Our technical team tracks changes in international transport regulations that affect phosphate-based fertilizers. Some markets face evolving demands for traceability and tighter scrutiny at customs. Strict compliance with local laws means our export documentation must clearly state the chemical composition, percentage of available phosphorus, and manufacturing origin. For certain jurisdictions, shipments undergo additional checks for contaminants such as heavy metals, and results are certified in advance.
Bill of Lading and Supporting Documents
Every international shipment we arrange is accompanied by a Bill of Lading. This document not only covers the contract of carriage but serves as a receipt of goods and proof of title. The cargo description references the precise grade and packaging—our standard for all clients, whether the order fills an entire vessel or moves as containerized freight. Accuracy here minimizes delays at transit ports, especially where authorities prioritize detailed declarations.
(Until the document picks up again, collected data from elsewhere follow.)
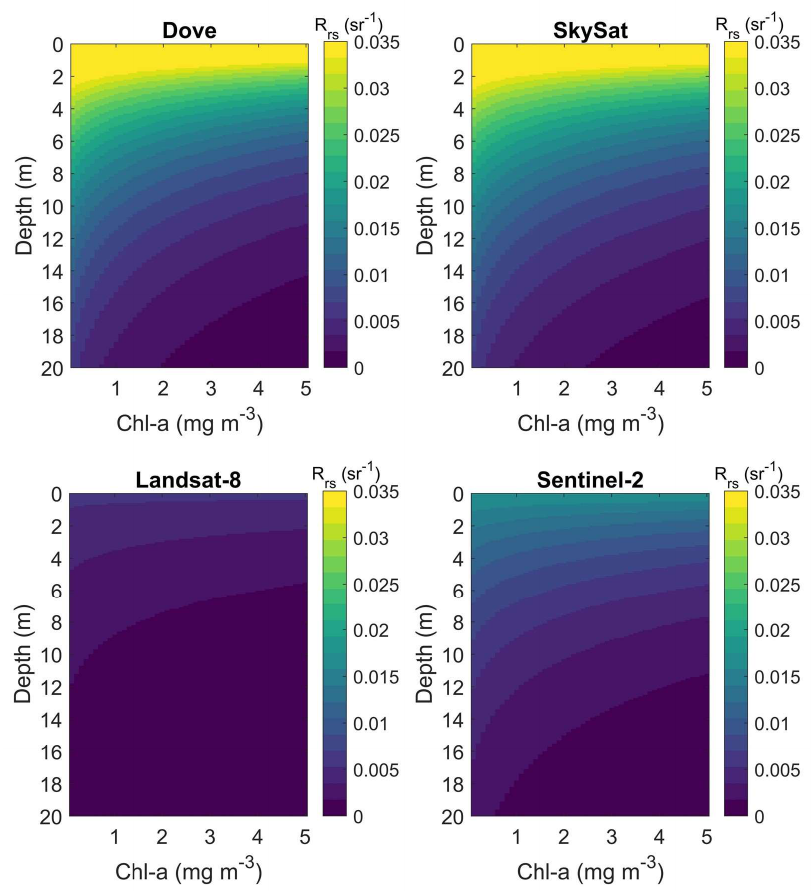
Figure 9. Di ff erences in remote sensing reflectance between bleached and live coral at 4 m × 4 m Figure 9. Differences in remote sensing reflectance between bleached and live coral at 4 m x 4 m simulated ground sampling distance (pixel simulated ground sampling distance (pixel size).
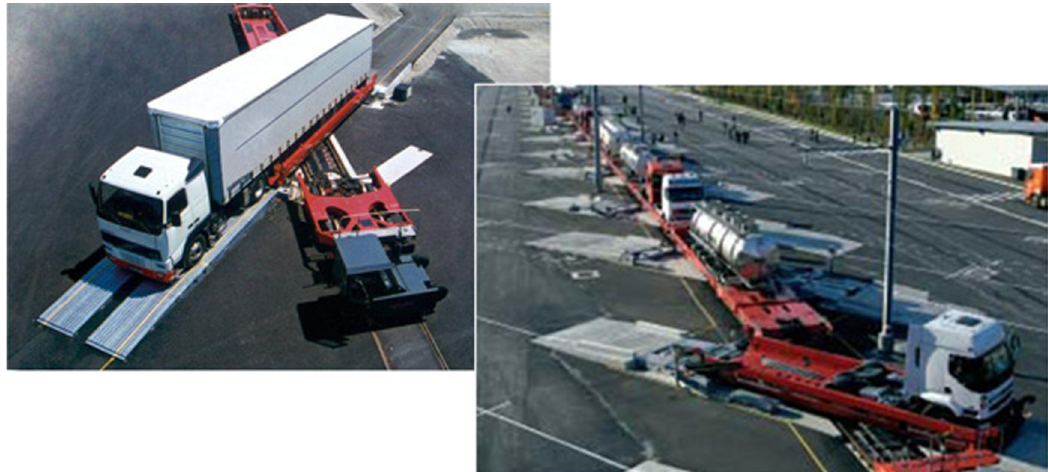
Figure 4: Horizontal transhipment technology ModaLohr, zdroj [ 12 ] .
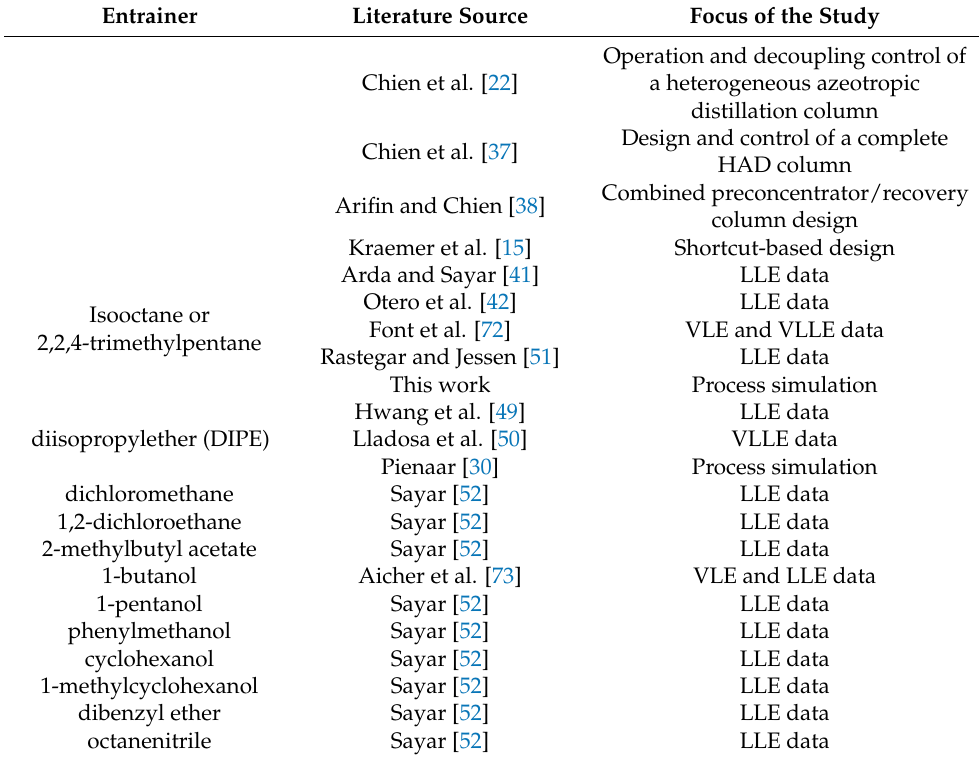
Table 2. Cont. Entrainer Literature Source Focus of the Study Operation and decoupling control of Chien et al. [22] a heterogeneous azeotropic distillation column Design and control of a complete Chien et al. [37] HAD column Combined preconcentrator/recovery Arifin and Chien [38] column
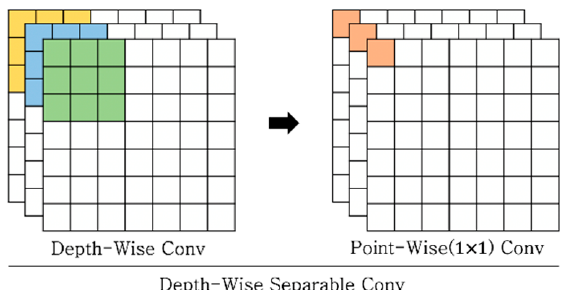
Figure 4. Depthwise separable convolution. Each channel performs convolution using an independent kernel, which is referred to as depthwise convolution. Pointwise convolution is then performed with a 1 × 1 kernel.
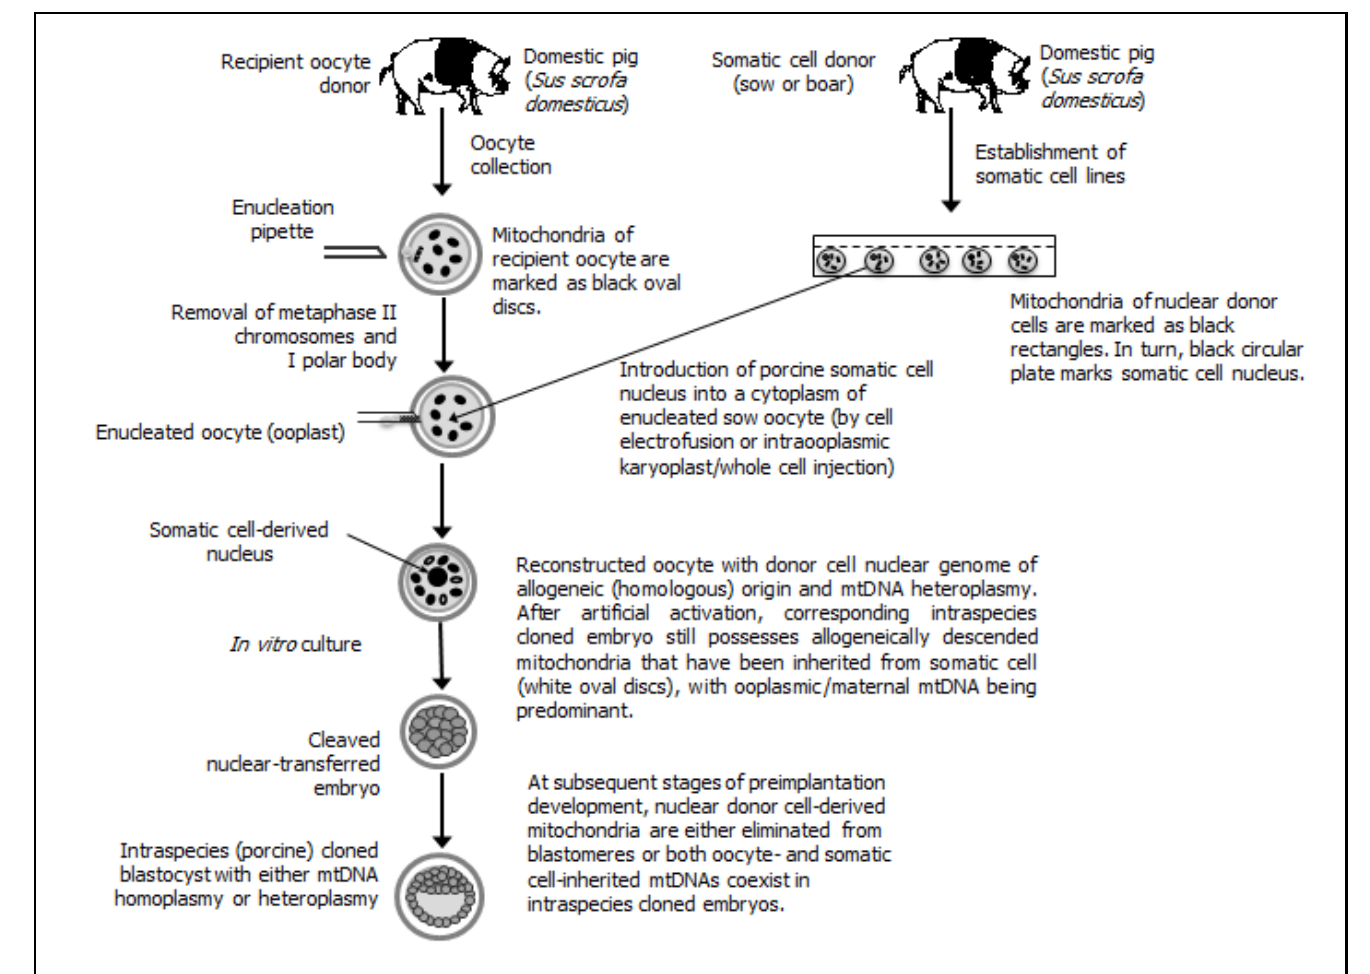
Figure 1. Intraspecies somatic cell cloning, in which the inheritance of allogeneic (homologous) mtDNAs stemming from genetically different nuclear recipient oocytes and nuclear donor cells is still incompletely recognized during preimplantation development of nuclear-transferred pig embryos. In the vast majority of intraspecies (porcine) cloned embryos, mitochondrial genome primarily arises from the nuclear recipient oocytes, whereas in their other counterparts, mtDNA copies appear to be inherited heteroplasmically (i.e., both from nuclear donor cells and from recipient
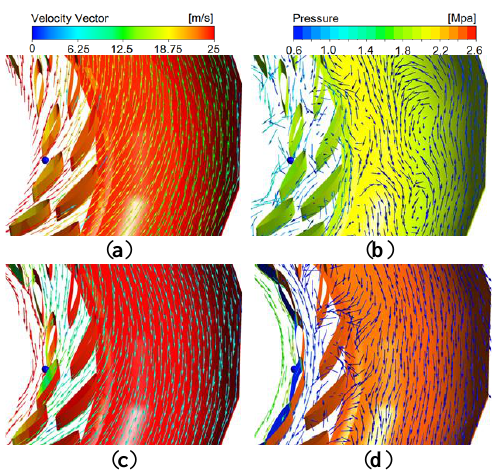
Figure 10. Flow fields between spiral case and guide vanes at different moments. ( a ) t = 0 s; ( b ) t = 6.5 s; ( c ) t = 12 s; ( d ) t = 33 s.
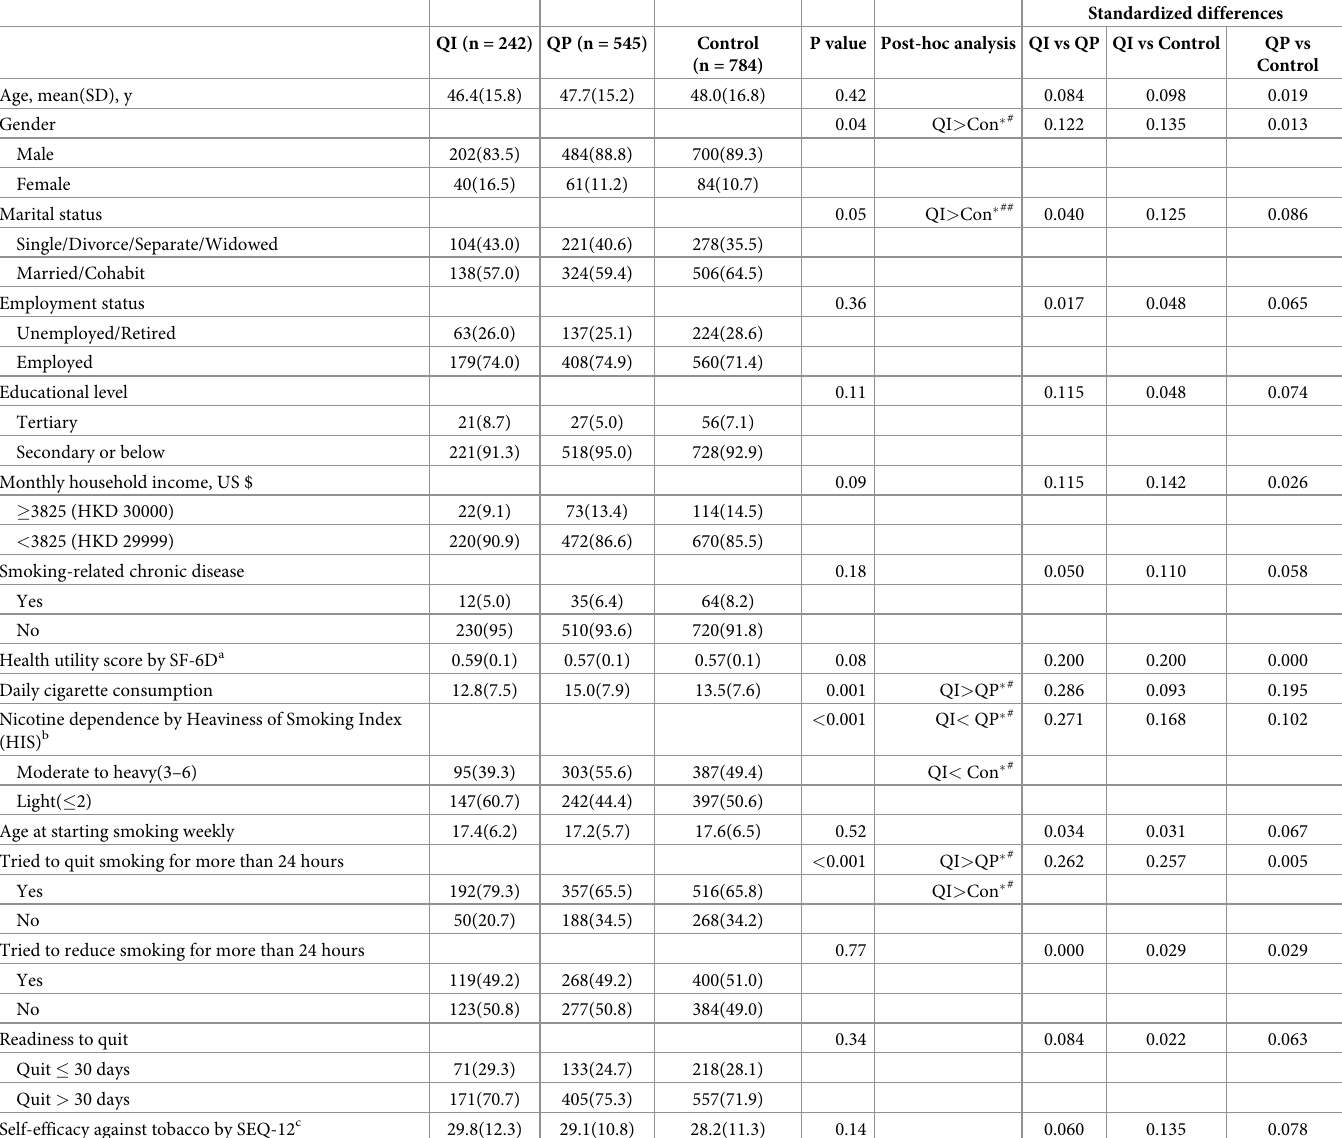
Table 1. Baseline characteristics of subjects in the Quit Immediately (QI) group, Quit Progressively (QP) group, and Control group in the original unmatched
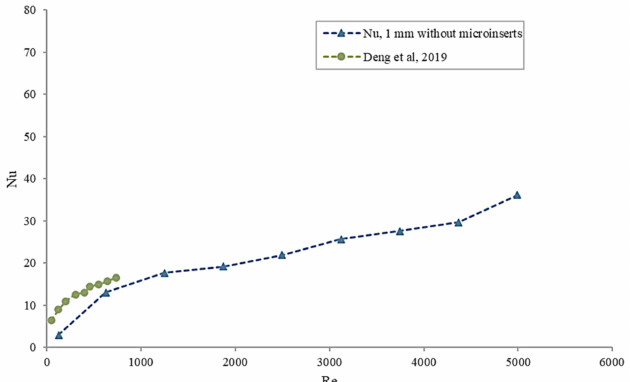
Figure 9. Comparison of the results with the available data (without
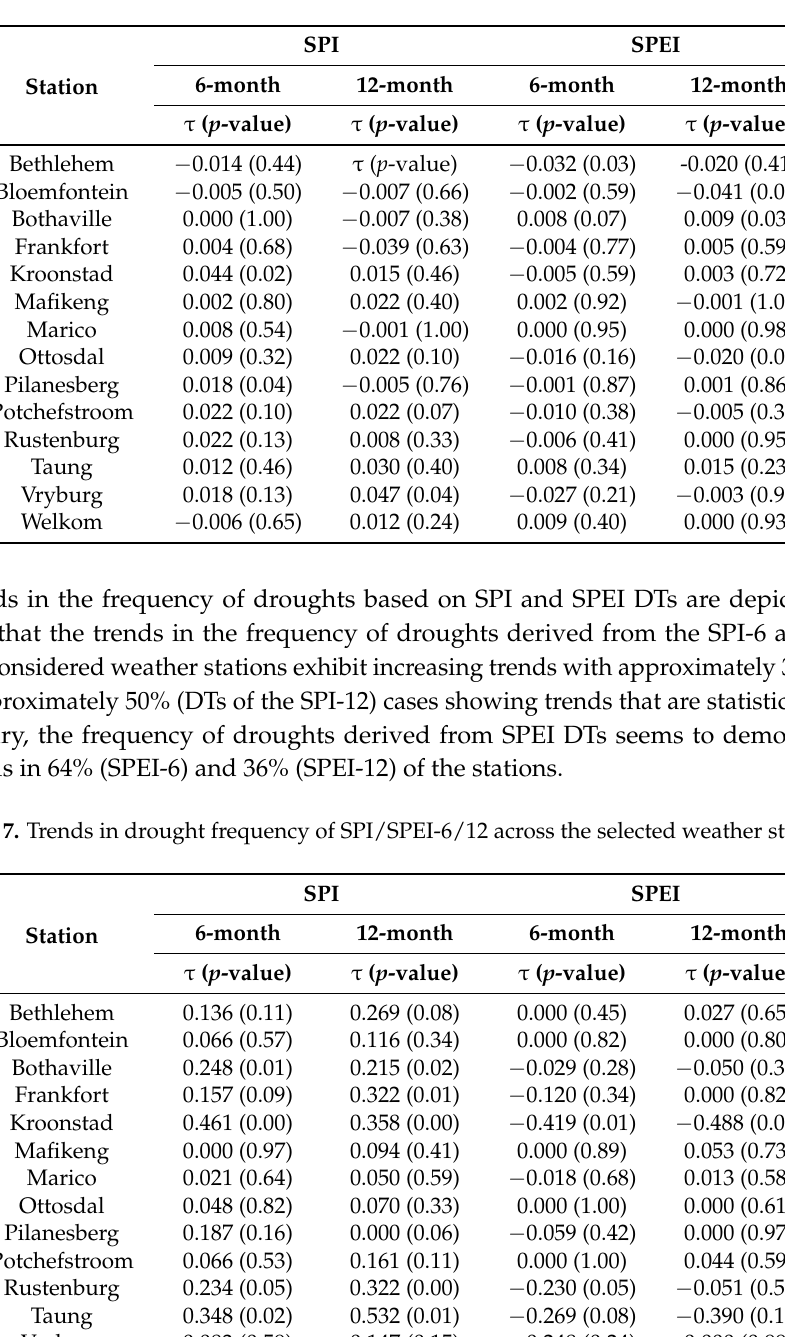
Table 6. Trends in drought intensity of SPI-6 and SPEI-12 across the selected weather stations.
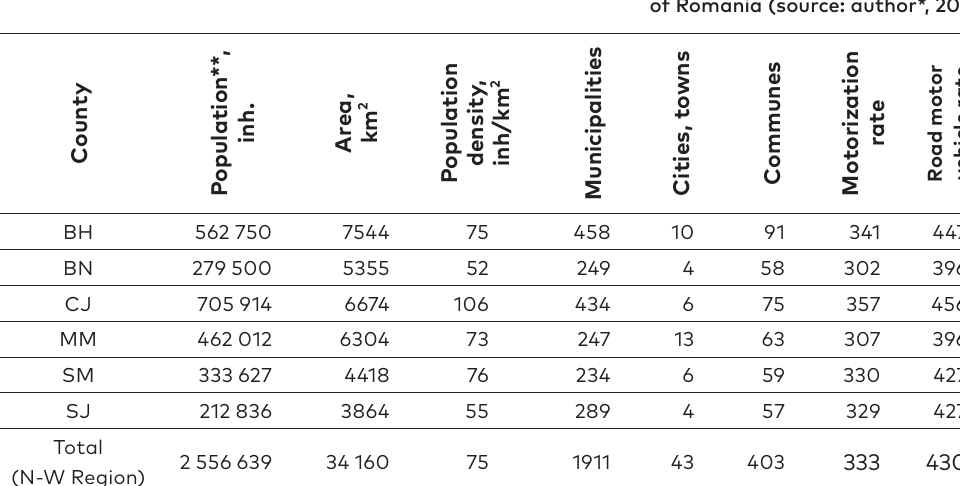
Table 1. Characteristics of the counties in the N-W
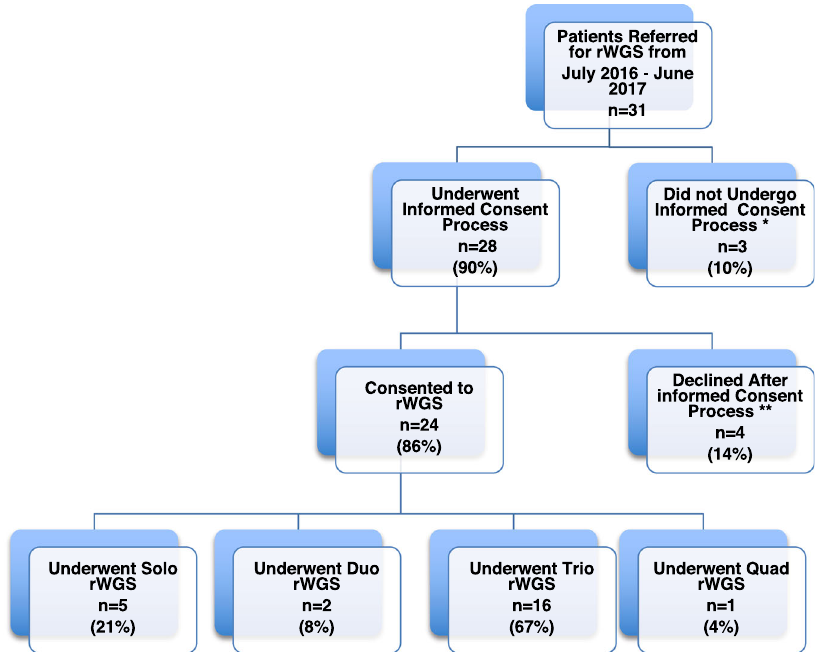
Fig. 1 Flow diagram of families referred for rWGS and the rate of consent to the study. Eighty-six percent of families who underwent the informed consent process enrolled in the rWGS study. *Three families did not undergo informed consent process (one maxed out on number of contact attempts per research protocol, two for unknown reasons). The majority of families underwent trio rWGS (67%). **Four families declined participation after informed consent process: two secondary to concerns for lack of protection under GINA (Genetic Information Nondiscrimination Act of 2008, Pub. L. 110 – 233, 122 Stat. 881), one wanted more than just phenotype driven genetic information, and one did not follow up after consent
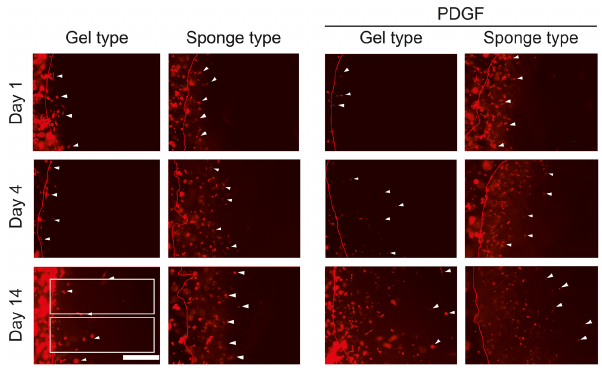
Figure 2. Fluorescence images of human gingival fibroblasts populating the gel type and the sponge type scaffolds. Fluorescence microscopy shows DiI-labeled human gingival fibroblasts populating the gel type and the sponge type scaffolds. Images from days 1, 4, and 14 are shown. White arrows indicate the cells at the migration front. The border of the scaffoldss is indicated by a red line. The white boxes show the regions of interest (0.75 mm 2 ), starting at the border of the scaffolds, where quantification of cell numbers and migration distance was performed. The region was 0.5 mm high and 1.5 mm wide. The photos were colorized using Adobe Illustrator. The white bar represents 500 m m.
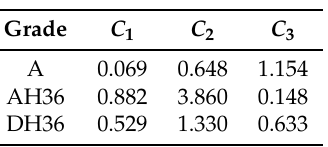
Table 3. Identified fracture model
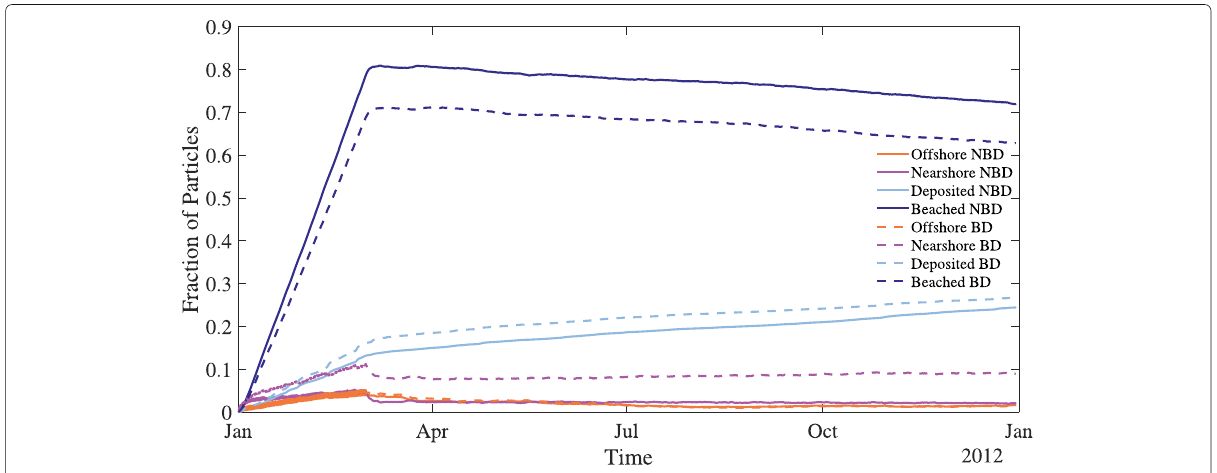
Fig. 3 Particle locations over one year for both beach type dependence (BD) and no dependence (NBD) with T b = 2 days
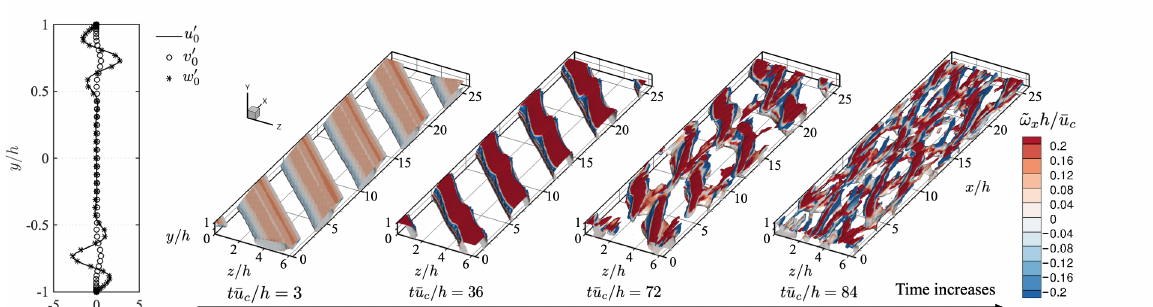
Figure 3. Time evolution of flow field to illustrate the laminar-to-turbulent transition process for the case ( α , β ) = ( 1,1 ) : The flow is initialized by optimal disturbance with kinetic energy density of ( h / ¯ u c ) 2 = 0.001) colored by streamwise vorticity E 0 = 0.5 10 − 4 . Iso-surfaces of -criterion [35] ( × Q Q ˜ ω x h / ¯ u c are visualized. Only the upper half domain ( y 0) is displayed for clarity. ≥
Shipping manifests, export declarations, and commercial invoices complete the bundle of core documents. Each invoice specifies the batch number, product quality grade, gross and net weights, and harmonized tariff code. Certificate of Origin comes into play when the receiving country calls for proof that our Calcium Superphosphate arises from our facility.
Safety Data Sheets and Lab Certification
We issue up-to-date Safety Data Sheets (SDS) with each new client or upon request. These SDS documents cover chemical composition, safe handling instructions, and storage advice, following Globally Harmonized System (GHS) standards—essential for customs clearance and workplace safety audits. In some markets, border agencies or downstream users require original lab test certificates. Our laboratory provides these, reporting on soluble phosphorus, calcium content, and any requested physical parameters.
Packaging Markings
Our bags and bulk containers display compulsory markings such as product name, net weight, manufacturer’s name, batch number, and handling instructions. Durable labeling ensures that information remains visible through the entire journey, allowing warehouse staff and customs inspectors to match goods against shipping documents without confusion. This matters, especially in regions where unmarked or mislabeled chemical shipments face stiff penalties or outright rejection at the port.
Customs Clearance and Local Requirements
Exporting to different regions means facing an array of documentation requirements tied to local crop safety rules, anti-dumping measures, or environmental controls. Over the years, we have built documentation processes that support rapid customs clearance, from pre-checking destination certificates to providing analytical reports upon demand. By working closely with our logistics partners and using digital documentation where available, we reduce clearance times and avoid demurrage costs tied to missing or incomplete paperwork.
Continuous Review
Shipping regulations for chemical fertilizers evolve with international policy and local enforcement trends. We dedicate resources to monitoring updates and training our documentation staff. Our clients benefit from this diligence; they receive complete, regulator-ready paperwork with each shipment, reducing the risk of shipment holds or market returns. As new regulations arise, we address them proactively, making sure our shipments remain compliant and on schedule.